## Exercise description
Do these statements agree with the forum thread? Answer yes or no for each, quoting the deciding words. 1. totya reports success with the new procedure. 2. According to wp, the xml reader of fpspreadsheet works rather well. 3. wp's post is dated July 17, 2019.

I suspect, you thought is:

Code: Pascal  [Select]
  1.   <Row>
  2.     <Cell ss:StyleID="s55"><Data ss:Type="String">String1</Data></Cell>
  3.     <Cell></Cell>
  4.     <Cell></Cell>
  5.     <Cell ss:StyleID="s55"><Data ss:Type="String">String1</Data></Cell>
  6.    </Row>
  7.  


... but hopefully I don't see similar to this. :)
Title: Re: [SOLVED by wp master] Raw Data from TDOMNode
Post by: totya on July 17, 2019, 11:40:58 pm
Hi master! :)

As I see, simple <Data> </Data>needs rebuild too, if contains normal xml sign, for example:

Quote
&#10;

... but no success yet with your new procedure.
Title: Re: [SOLVED by wp master] Raw Data from TDOMNode
Post by: wp on July 18, 2019, 12:46:32 am
Look at what is happening in the xml reader of fpspreadsheet. It is pretty complete now and works rather well. This is in unit xlsxml.pas, method TsExcelXMLReader.ReadCell.
Title: Re: [SOLVED by wp master] Raw Data from TDOMNode
Post by: totya on July 18, 2019, 06:39:32 am
Look at what is happening in the xml reader of fpspreadsheet. It is pretty complete now and works rather well. This is in unit xlsxml.pas, method TsExcelXMLReader.ReadCell.

## Data segment
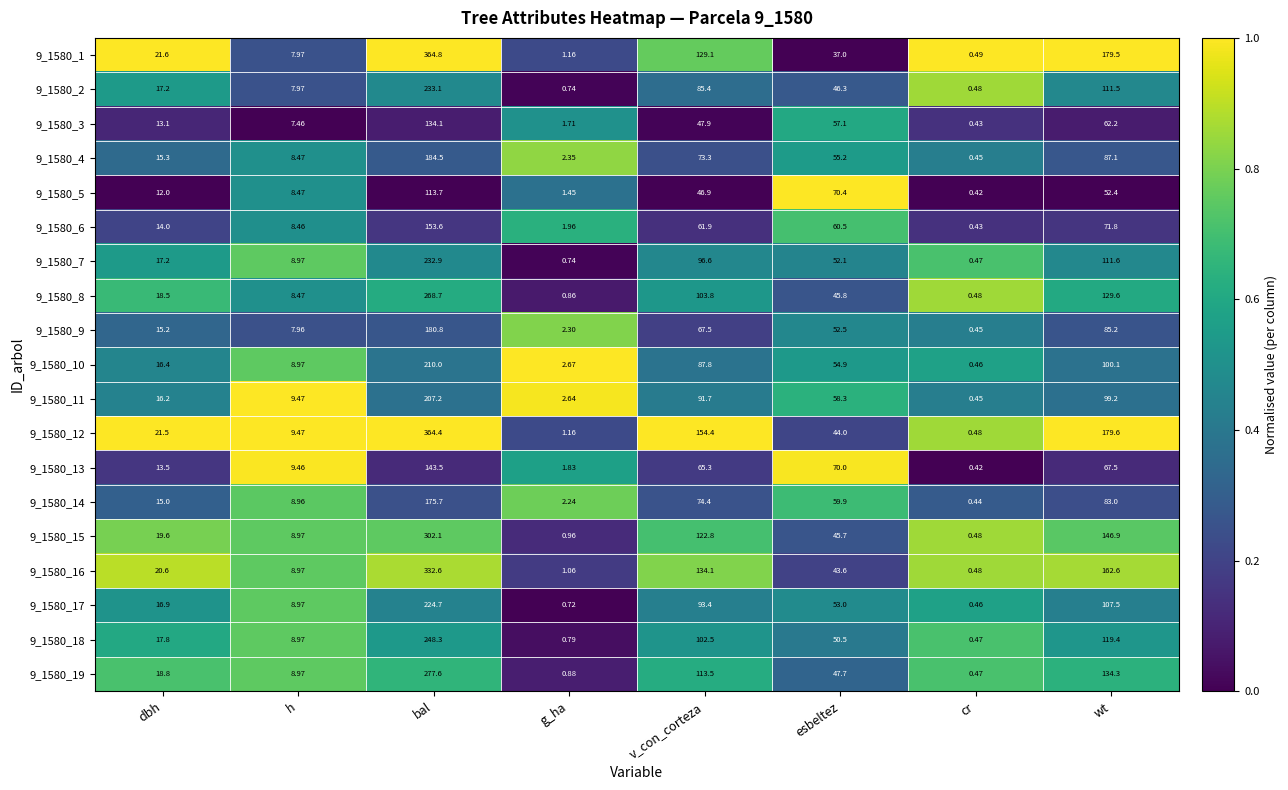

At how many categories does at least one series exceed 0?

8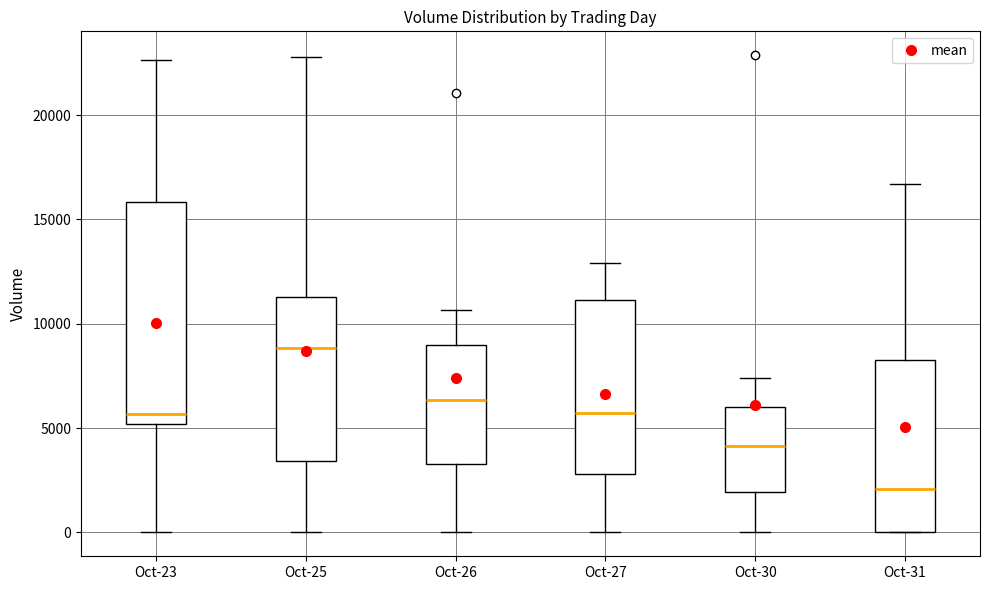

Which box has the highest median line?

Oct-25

## Solution
1. No: "... but no success yet with your new procedure."
2. Yes: "It is pretty complete now and works rather well."
3. No: "Post by: wp on July 18, 2019, 12:46:32 am"